• _Work instructions_:
Please write out the entire listing below exactly, excluding its pictures.

• _Supplied data_:
#####

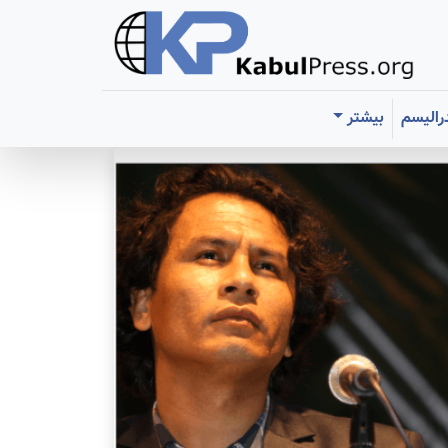
رالیسم
بیشتر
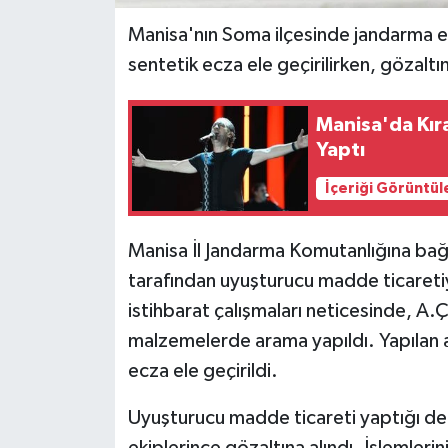
Manisa'nın Soma ilçesinde jandarma 
sentetik ecza ele geçirilirken, gözaltın
Manisa'da Kıra
Yaptı
İçeriği Görüntül
Manisa İl Jandarma Komutanlığına bağl
tarafından uyuşturucu madde ticaret
istihbarat çalışmaları neticesinde, A.Ç
malzemelerde arama yapıldı. Yapılan 
ecza ele geçirildi.
Uyuşturucu madde ticareti yaptığı değ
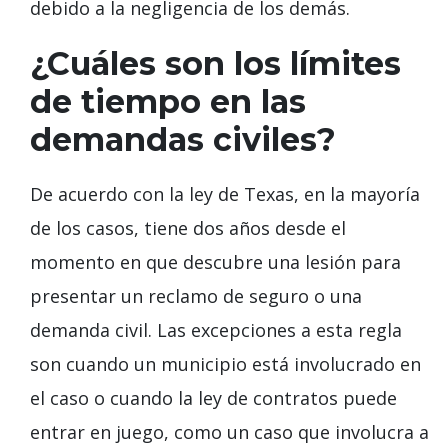
debido a la negligencia de los demás.
¿Cuáles son los límites
de tiempo en las
demandas civiles?
De acuerdo con la ley de Texas, en la mayoría
de los casos, tiene dos años desde el
momento en que descubre una lesión para
presentar un reclamo de seguro o una
demanda civil. Las excepciones a esta regla
son cuando un municipio está involucrado en
el caso o cuando la ley de contratos puede
entrar en juego, como un caso que involucra a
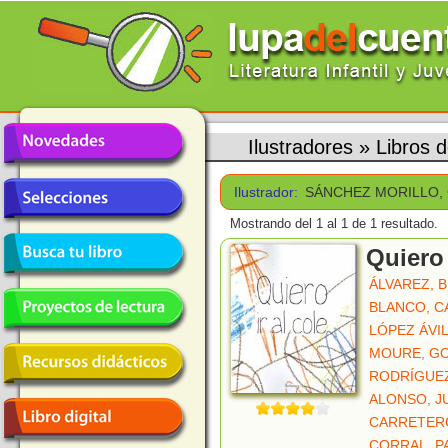
Ilustradores
»
Libros
Ilustrador:
SÁNCHEZ MORILLO,
Mostrando del 1 al 1 de 1 resultado.
Quiero 
ÁLVAREZ, 
BLANCO, C
LÓPEZ ÁVIL
MOURE, G
RODRÍGUEZ
ALONSO, J
CARRETER
CORRAL, 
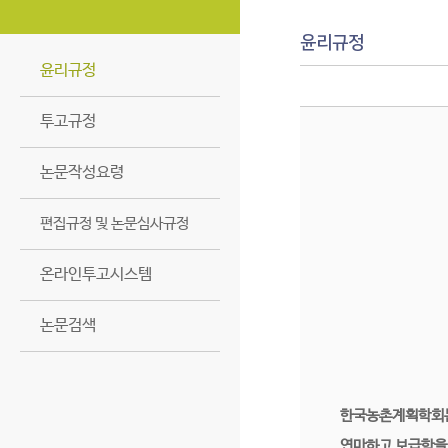
윤리규정
윤리규정
투고규정
논문작성요령
편집규정 및 논문심사규정
온라인투고시스템
논문검색
한국농촌계획학회는
연마하고 보급함을 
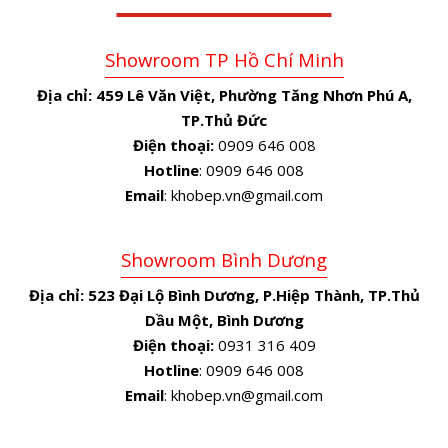
Showroom TP Hồ Chí Minh
Địa chỉ:
459 Lê Văn Việt, Phường Tăng Nhơn Phú A,
TP.Thủ Đức
Điện thoại:
0909 646 008
Hotline
: 0909 646 008
Email
: khobep.vn@gmail.com
Showroom Bình Dương
Địa chỉ:
523 Đại Lộ Bình Dương, P.Hiệp Thành, TP.Thủ
Dầu Một, Bình Dương
Điện thoại:
0931 316 409
Hotline
: 0909 646 008
Email
: khobep.vn@gmail.com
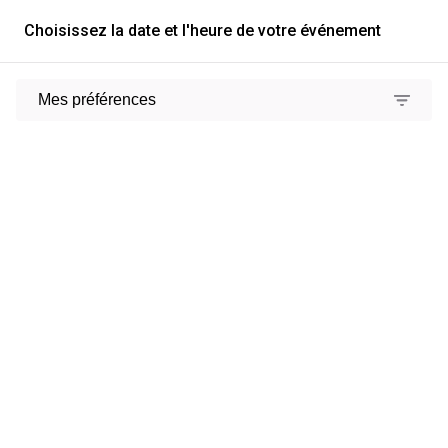
Choisissez la date et l'heure de votre événement
Mes préférences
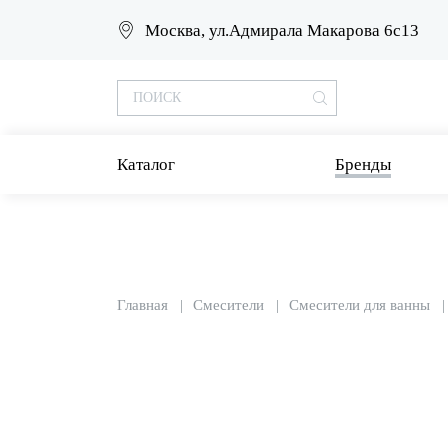
Москва, ул.Адмирала Макарова 6с13
Каталог
Бренды
Главная
Смесители
Смесители для ванны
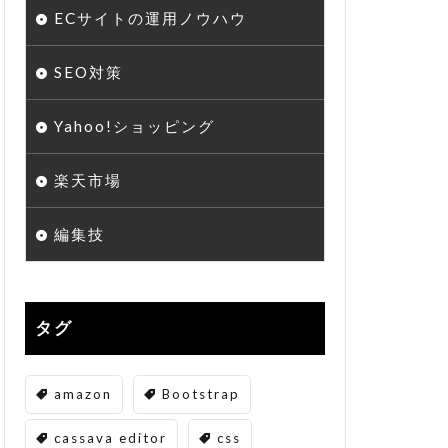
ECサイトの運用ノウハウ
SEO対策
Yahoo!ショッピング
楽天市場
編集技
タグ
amazon
Bootstrap
cassava editor
css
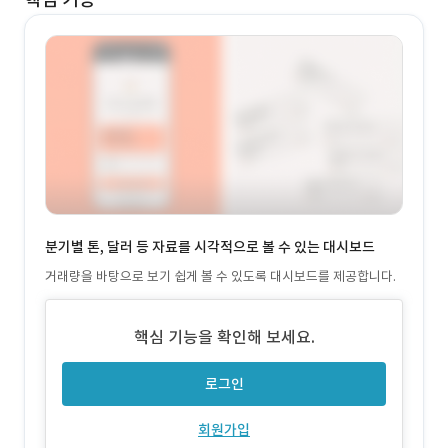
분기별 톤, 달러 등 자료를 시각적으로 볼 수 있는 대시보드
거래량을 바탕으로 보기 쉽게 볼 수 있도록 대시보드를 제공합니다.
핵심 기능을 확인해 보세요.
로그인
회원가입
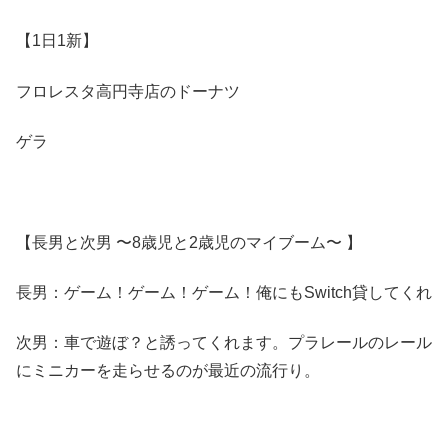
【1日1新】
フロレスタ高円寺店のドーナツ
ゲラ
【長男と次男 〜8歳児と2歳児のマイブーム〜 】
長男：ゲーム！ゲーム！ゲーム！俺にもSwitch貸してくれ
次男：車で遊ぼ？と誘ってくれます。プラレールのレール
にミニカーを走らせるのが最近の流行り。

#####

• _Reply_:
رالیسم
بیشتر
Manisa'nın Soma ilçesinde jandarma 
sentetik ecza ele geçirilirken, gözaltın
Manisa'da Kıra
Yaptı
İçeriği Görüntül
Manisa İl Jandarma Komutanlığına bağl
tarafından uyuşturucu madde ticaret
istihbarat çalışmaları neticesinde, A.Ç
malzemelerde arama yapıldı. Yapılan 
ecza ele geçirildi.
Uyuşturucu madde ticareti yaptığı değ
debido a la negligencia de los demás.
¿Cuáles son los límites
de tiempo en las
demandas civiles?
De acuerdo con la ley de Texas, en la mayoría
de los casos, tiene dos años desde el
momento en que descubre una lesión para
presentar un reclamo de seguro o una
demanda civil. Las excepciones a esta regla
son cuando un municipio está involucrado en
el caso o cuando la ley de contratos puede
entrar en juego, como un caso que involucra a
Ilustradores
»
Libros
Ilustrador:
SÁNCHEZ MORILLO,
Mostrando del 1 al 1 de 1 resultado.
Quiero 
ÁLVAREZ, 
BLANCO, C
LÓPEZ ÁVIL
MOURE, G
RODRÍGUEZ
ALONSO, J
CARRETER
CORRAL, 
윤리규정
윤리규정
투고규정
논문작성요령
편집규정 및 논문심사규정
온라인투고시스템
논문검색
한국농촌계획학회는
연마하고 보급함을 
Showroom TP Hồ Chí Minh
Địa chỉ:
459 Lê Văn Việt, Phường Tăng Nhơn Phú A,
TP.Thủ Đức
Điện thoại:
0909 646 008
Hotline
: 0909 646 008
Email
: khobep.vn@gmail.com
Showroom Bình Dương
Địa chỉ:
523 Đại Lộ Bình Dương, P.Hiệp Thành, TP.Thủ
Dầu Một, Bình Dương
Điện thoại:
0931 316 409
Hotline
: 0909 646 008
Email
: khobep.vn@gmail.com
Choisissez la date et l'heure de votre événement
Mes préférences
Москва, ул.Адмирала Макарова 6с13
Каталог
Бренды
Главная
Смесители
Смесители для ванны
ECサイトの運用ノウハウ
SEO対策
Yahoo!ショッピング
楽天市場
編集技
タグ
amazon
Bootstrap
cassava editor
css
분기별 톤, 달러 등 자료를 시각적으로 볼 수 있는 대시보드
거래량을 바탕으로 보기 쉽게 볼 수 있도록 대시보드를 제공합니다.
핵심 기능을 확인해 보세요.
로그인
회원가입
【1日1新】
フロレスタ高円寺店のドーナツ
ゲラ
【長男と次男 〜8歳児と2歳児のマイブーム〜 】
長男：ゲーム！ゲーム！ゲーム！俺にもSwitch貸してくれ
次男：車で遊ぼ？と誘ってくれます。プラレールのレール
にミニカーを走らせるのが最近の流行り。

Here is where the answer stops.